▸ **Excerpted passage**:

This patch adds support for the new bit operations introduced with
arch12.

The patch also renames the one complement pattern to the proper RTL
standard name.

2017-03-24  Andreas Krebbel  <krebbel@linux.vnet.ibm.com>

	* config/s390/s390.c (s390_rtx_costs): Return low costs for the
	canonical form of ~AND to make sure the new instruction will be
	used.
	* config/s390/vector.md ("notand<mode>3", "ior_not<mode>3")
	("notxor<mode>3"): Add new pattern definitions.
	("*not<mode>"): Rename to ...
	("one_cmpl<mode>2"): ... this.

gcc/testsuite/ChangeLog:

2017-03-24  Andreas Krebbel  <krebbel@linux.vnet.ibm.com>

	* gcc.target/s390/vxe/bitops-1.c: New test.
---
 gcc/config/s390/s390.c                       | 15 ++++++++
 gcc/config/s390/vector.md                    | 31 +++++++++++++++--
 gcc/testsuite/ChangeLog                      |  4 +++
 gcc/testsuite/gcc.target/s390/vxe/bitops-1.c | 52 ++++++++++++++++++++++++++++
 4 files changed, 100 insertions(+), 2 deletions(-)
 create mode 100644 gcc/testsuite/gcc.target/s390/vxe/bitops-1.c

diff --git a/gcc/config/s390/s390.c b/gcc/config/s390/s390.c
index c94edcc..416a15e 100644
--- a/gcc/config/s390/s390.c
+++ b/gcc/config/s390/s390.c
@@ -3373,6 +3373,21 @@ s390_rtx_costs (rtx x, machine_mode mode, int outer_code,
 	  *total = COSTS_N_INSNS (2);
 	  return true;
 	}
+
+      /* ~AND on a 128 bit mode.  This can be done using a vector
+	 instruction.  */
+      if (TARGET_VXE
+	  && GET_CODE (XEXP (x, 0)) == NOT
+	  && GET_CODE (XEXP (x, 1)) == NOT
+	  && REG_P (XEXP (XEXP (x, 0), 0))
+	  && REG_P (XEXP (XEXP (x, 1), 0))

▸ **Information shown**:
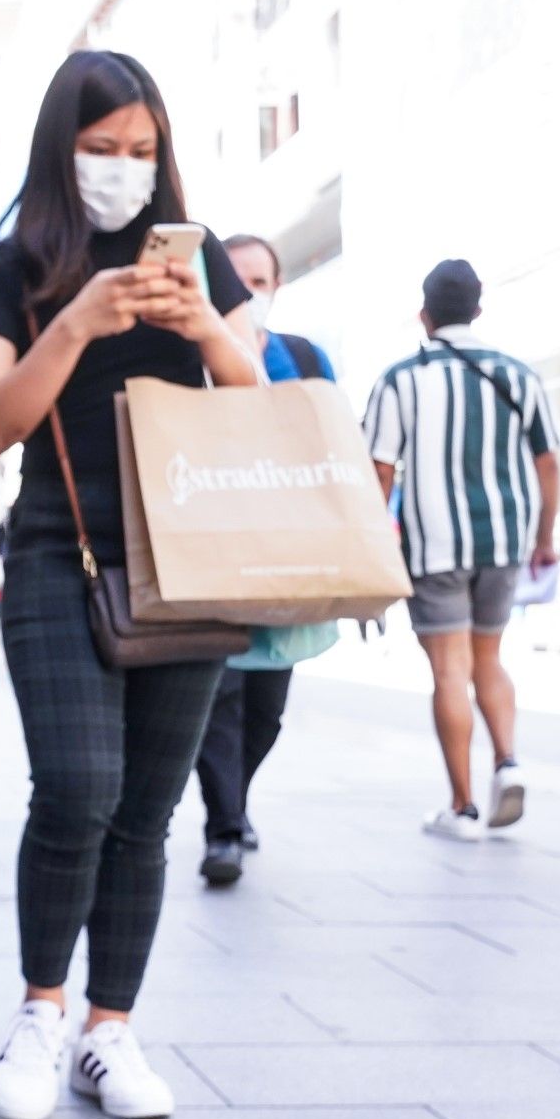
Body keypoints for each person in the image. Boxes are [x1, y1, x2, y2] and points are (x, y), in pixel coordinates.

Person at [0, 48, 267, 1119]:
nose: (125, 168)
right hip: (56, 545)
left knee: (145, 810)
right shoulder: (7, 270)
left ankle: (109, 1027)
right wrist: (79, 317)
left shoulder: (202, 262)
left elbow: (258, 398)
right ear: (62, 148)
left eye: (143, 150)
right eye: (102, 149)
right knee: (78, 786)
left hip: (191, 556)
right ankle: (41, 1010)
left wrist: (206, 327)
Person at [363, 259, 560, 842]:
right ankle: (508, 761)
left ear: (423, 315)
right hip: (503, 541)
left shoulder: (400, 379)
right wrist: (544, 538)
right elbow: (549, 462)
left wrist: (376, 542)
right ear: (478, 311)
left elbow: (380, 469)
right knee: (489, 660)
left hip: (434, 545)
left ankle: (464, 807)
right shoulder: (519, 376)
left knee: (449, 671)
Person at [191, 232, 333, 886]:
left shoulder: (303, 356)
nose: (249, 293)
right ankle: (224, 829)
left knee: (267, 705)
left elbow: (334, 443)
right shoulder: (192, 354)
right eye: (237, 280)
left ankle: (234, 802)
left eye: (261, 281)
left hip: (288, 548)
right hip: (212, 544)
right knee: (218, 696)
...
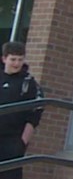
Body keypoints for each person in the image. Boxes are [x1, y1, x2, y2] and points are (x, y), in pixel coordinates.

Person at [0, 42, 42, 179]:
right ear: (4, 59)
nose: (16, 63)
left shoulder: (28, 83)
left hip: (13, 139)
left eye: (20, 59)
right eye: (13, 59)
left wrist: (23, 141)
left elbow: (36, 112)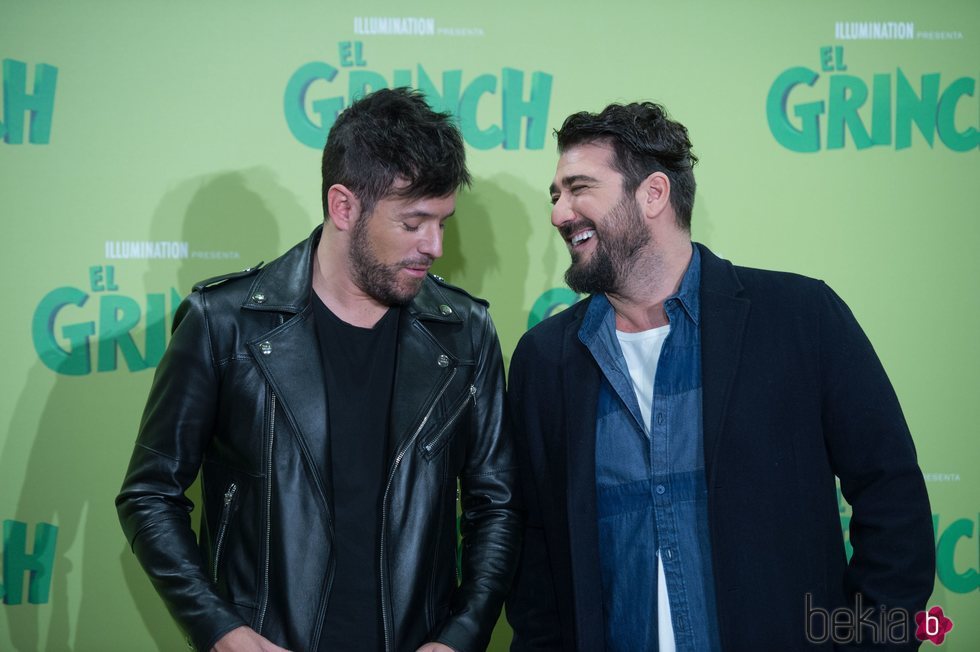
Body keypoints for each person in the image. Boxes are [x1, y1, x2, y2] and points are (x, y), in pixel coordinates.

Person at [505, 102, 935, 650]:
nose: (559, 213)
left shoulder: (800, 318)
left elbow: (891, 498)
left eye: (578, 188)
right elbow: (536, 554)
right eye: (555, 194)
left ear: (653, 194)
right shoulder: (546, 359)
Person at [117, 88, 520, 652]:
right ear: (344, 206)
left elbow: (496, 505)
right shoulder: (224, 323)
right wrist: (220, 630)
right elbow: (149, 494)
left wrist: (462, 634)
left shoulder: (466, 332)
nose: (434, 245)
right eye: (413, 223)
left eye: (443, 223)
==
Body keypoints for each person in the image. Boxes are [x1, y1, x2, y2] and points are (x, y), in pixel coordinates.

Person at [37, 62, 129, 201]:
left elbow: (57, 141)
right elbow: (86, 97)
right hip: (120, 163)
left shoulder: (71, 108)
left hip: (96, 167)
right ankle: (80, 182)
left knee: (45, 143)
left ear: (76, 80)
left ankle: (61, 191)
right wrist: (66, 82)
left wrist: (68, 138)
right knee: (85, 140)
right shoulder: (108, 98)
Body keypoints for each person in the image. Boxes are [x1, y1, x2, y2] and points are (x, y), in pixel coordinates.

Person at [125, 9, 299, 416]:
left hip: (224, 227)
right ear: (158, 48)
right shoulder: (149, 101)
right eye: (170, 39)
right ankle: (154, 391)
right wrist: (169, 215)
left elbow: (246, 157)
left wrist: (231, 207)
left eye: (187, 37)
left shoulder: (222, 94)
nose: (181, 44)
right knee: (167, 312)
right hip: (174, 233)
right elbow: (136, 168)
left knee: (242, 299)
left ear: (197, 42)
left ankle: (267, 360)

▸ **What needs to be done**:
Copy out the patch excerpt from the words "This patch adds" through "Rename to ...", putting "template" wherever "pattern" appears.

▸ **Your response**:
This patch adds support for the new bit operations introduced with
arch12.

The patch also renames the one complement template to the proper RTL
standard name.

2017-03-24  Andreas Krebbel  <krebbel@linux.vnet.ibm.com>

	* config/s390/s390.c (s390_rtx_costs): Return low costs for the
	canonical form of ~AND to make sure the new instruction will be
	used.
	* config/s390/vector.md ("notand<mode>3", "ior_not<mode>3")
	("notxor<mode>3"): Add new template definitions.
	("*not<mode>"): Rename to ...